**Source material**
● ● ●

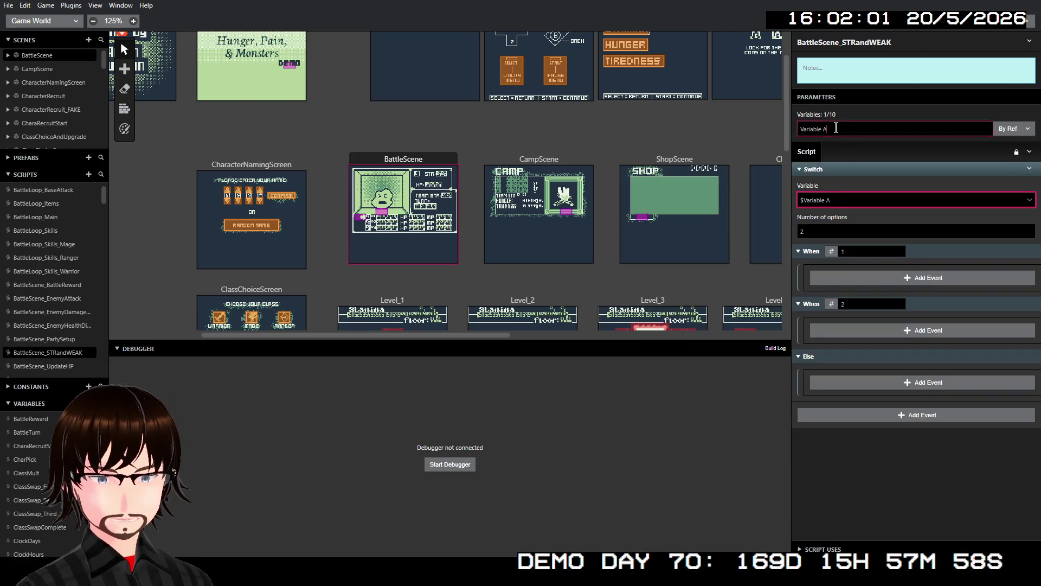
pyautogui.write('ID')
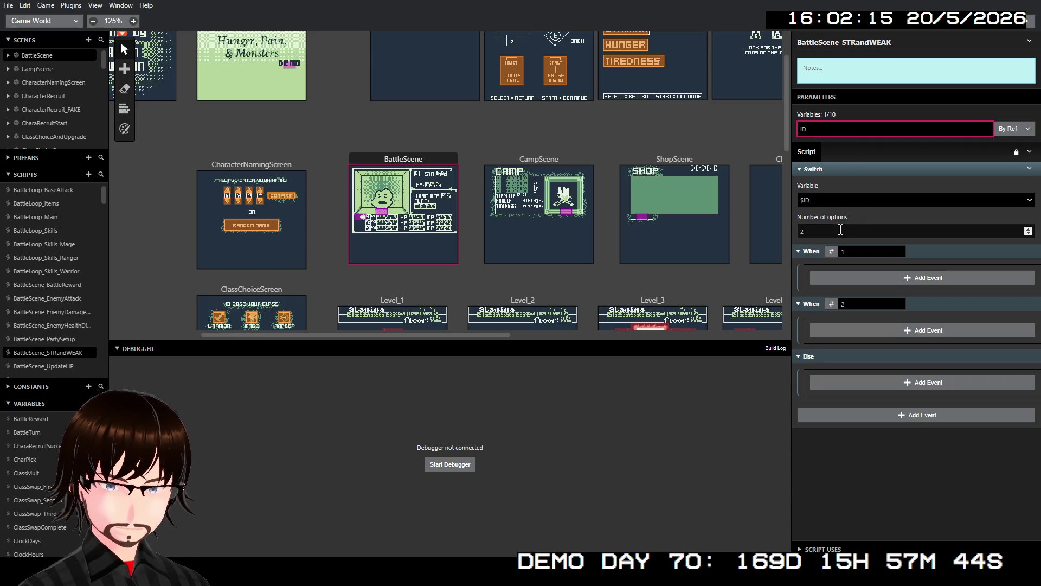
# Set the Switch to 16 cases and begin adding an event inside its Else branch
pyautogui.click(840, 229)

● ● ●

**Work order**
Your answer should be a single number, the count of lines in the listing that contain "pyautogui".

**Task solution**
2